We also stepped up our work on remittances. Remittance flows, at nearly $100 billion globally, exceed total official development assistance and are critical sources of income for millions of households in many developing countries. Yet, many barriers exist that make sending money expensive and limit the potential development impact of the funds. We are each working to address these barriers in our own countries. Today, we committed together to work with other governments, the private sector, and the MDBs to broaden access to financial services in developing countries. This means facilitating greater competition in remittance services, encouraging increased participation in the formal financial system, and promoting financial deepening in the recipient economies.

As part of our Strategic Review of the international financial institutions, we agreed this weekend to build on recent reforms --- including collective action clauses, transparent limits on large scale assistance, and the increased use of grants by the World Bank -- and to explore new directions toward a modern international financial policy framework. This includes improving IMF assessments of economic policies and potential risks and refocusing the IMF and World Bank on their core mandates. We want institutions that deliver results based on modern management principles and that contribute to stronger growth and higher incomes for people throughout the world. We will develop these themes further as we prepare for Sea Island.

I had a very positive and constructive meeting with the Finance Minister of Iraq, Kamel al-Kaylani, and Central Bank Governor Sinan Al-Shabibi yesterday.
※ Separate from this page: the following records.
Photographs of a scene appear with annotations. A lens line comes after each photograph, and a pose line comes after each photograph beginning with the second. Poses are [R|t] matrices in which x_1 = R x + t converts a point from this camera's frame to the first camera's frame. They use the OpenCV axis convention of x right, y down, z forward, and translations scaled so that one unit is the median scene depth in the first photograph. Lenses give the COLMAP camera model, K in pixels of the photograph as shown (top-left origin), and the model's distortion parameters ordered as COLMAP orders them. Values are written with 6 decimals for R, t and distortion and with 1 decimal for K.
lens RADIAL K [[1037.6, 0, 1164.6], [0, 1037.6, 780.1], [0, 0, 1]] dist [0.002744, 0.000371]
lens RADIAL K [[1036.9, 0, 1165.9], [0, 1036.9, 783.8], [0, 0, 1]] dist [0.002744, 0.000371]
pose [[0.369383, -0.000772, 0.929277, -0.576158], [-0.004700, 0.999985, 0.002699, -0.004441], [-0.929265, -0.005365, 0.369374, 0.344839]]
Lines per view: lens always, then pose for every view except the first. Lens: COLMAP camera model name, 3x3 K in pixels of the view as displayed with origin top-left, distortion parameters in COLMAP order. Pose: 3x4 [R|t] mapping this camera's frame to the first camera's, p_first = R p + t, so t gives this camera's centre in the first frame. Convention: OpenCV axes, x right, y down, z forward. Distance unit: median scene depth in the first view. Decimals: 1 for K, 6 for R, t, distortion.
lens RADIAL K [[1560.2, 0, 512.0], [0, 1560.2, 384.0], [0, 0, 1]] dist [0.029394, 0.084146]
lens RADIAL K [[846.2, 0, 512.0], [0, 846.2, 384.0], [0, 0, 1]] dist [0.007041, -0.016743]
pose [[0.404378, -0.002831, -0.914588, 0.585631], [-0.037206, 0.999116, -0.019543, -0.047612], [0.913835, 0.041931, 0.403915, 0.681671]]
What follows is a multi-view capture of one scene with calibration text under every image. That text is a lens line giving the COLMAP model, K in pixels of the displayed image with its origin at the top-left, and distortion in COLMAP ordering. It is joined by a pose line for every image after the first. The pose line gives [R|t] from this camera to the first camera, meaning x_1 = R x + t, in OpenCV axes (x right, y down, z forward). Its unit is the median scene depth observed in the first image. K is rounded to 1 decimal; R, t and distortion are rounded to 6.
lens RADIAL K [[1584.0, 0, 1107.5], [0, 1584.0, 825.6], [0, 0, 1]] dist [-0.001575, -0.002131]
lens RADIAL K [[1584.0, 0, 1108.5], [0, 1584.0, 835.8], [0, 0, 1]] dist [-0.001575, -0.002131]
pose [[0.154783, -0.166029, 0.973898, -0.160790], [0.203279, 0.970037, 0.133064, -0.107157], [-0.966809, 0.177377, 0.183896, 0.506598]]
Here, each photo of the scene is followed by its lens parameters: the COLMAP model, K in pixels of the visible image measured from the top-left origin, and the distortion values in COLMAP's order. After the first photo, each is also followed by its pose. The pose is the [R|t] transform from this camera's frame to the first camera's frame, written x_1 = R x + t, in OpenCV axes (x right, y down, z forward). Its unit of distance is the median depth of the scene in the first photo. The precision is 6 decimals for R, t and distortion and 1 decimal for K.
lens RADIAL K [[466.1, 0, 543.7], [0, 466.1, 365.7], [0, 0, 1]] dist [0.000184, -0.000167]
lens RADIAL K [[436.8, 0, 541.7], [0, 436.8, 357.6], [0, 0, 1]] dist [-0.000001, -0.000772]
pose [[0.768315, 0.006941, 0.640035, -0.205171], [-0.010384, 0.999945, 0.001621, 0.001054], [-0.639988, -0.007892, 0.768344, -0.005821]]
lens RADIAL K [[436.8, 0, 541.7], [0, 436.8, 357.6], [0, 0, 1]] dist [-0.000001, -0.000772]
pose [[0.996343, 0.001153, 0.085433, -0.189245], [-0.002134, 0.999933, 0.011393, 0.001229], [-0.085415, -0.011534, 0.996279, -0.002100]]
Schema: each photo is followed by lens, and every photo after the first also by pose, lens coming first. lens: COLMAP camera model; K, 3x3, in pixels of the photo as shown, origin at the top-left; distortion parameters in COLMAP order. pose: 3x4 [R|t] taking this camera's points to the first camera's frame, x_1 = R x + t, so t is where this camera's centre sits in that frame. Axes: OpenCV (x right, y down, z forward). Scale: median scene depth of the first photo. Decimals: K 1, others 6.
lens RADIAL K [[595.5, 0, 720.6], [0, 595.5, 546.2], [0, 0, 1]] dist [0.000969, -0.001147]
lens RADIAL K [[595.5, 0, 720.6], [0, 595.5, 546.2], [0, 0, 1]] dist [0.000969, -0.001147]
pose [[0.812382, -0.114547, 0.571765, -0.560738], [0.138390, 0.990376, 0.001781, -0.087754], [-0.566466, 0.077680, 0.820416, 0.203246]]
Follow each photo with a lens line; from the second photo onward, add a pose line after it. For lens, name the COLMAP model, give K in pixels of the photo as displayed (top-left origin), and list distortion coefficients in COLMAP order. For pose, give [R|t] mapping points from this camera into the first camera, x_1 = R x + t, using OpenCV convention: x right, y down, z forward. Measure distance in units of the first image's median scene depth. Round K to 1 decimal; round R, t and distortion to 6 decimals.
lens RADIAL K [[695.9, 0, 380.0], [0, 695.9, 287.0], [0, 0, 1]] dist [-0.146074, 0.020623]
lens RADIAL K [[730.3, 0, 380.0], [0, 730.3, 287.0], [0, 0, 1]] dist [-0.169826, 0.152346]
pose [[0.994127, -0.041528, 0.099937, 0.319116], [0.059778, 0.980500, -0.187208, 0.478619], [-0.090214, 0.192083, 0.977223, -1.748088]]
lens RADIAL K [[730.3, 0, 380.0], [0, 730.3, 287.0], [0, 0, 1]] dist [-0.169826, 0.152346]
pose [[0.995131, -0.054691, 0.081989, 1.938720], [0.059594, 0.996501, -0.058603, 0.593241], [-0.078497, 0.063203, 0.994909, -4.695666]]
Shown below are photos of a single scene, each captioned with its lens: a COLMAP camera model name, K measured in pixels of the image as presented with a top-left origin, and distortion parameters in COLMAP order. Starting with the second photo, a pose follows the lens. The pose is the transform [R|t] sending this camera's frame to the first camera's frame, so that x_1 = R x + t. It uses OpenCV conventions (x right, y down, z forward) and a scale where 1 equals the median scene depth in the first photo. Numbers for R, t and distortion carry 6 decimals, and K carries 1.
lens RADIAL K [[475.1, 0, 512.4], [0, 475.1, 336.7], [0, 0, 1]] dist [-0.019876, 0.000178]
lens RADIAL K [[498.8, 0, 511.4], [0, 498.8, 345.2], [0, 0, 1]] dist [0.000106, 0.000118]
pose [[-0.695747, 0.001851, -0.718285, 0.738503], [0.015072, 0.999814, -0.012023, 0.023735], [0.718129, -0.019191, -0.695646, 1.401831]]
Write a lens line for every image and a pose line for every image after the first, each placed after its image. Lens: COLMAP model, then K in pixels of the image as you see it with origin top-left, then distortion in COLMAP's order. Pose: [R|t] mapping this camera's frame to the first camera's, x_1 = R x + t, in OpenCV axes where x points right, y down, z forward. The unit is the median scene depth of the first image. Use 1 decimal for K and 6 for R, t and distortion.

They are making considerable progress -- enacting a new central bank law based on international best practices and liberalizing interest rates. Significant progress has also been made on licensing foreign banks and they are working on a T-bill market. Both Iraqi officials reported that economic progress continues to take place in their country and I was pleased to hear about the ongoing economic and financial reconstruction. Our commitment to support Iraq is unwavering.

The recent tragic events in Madrid and Riyadh underscore that combating the financing of terrorism remains a priority. Ministers and Governors met with senior officials from key countries, the World Bank, the IMF, the European Commission, and the Financial Action Task Force to discuss how to improve our asset freezing regimes, stop cross-border transfers of cash to terrorists, and provide attractive alternatives to underground money transfers. We strongly welcomed the IMF/World Bank commitment to comprehensive assessments of the entire anti-money laundering and terrorist financing standard.

The economic challenges in the greater Middle East are a key focus. Regional ministers will join us for dinner this evening to discuss economic reform --- notably how to work together to advance financial sector reform and private sector growth. I expect strong support for economic reform efforts in the region, as well as for the needs of Iraq and Afghanistan.

The G-7 Action Plan released in February demonstrated the international community's stalwart commitment to Afghanistan. The recent donors' conference in Berlin, which raised pledges of $8.2 billion over three years, further stressed that commitment. The Afghan authorities have entered into a staff-monitored program with the IMF, providing a detailed framework for their policies.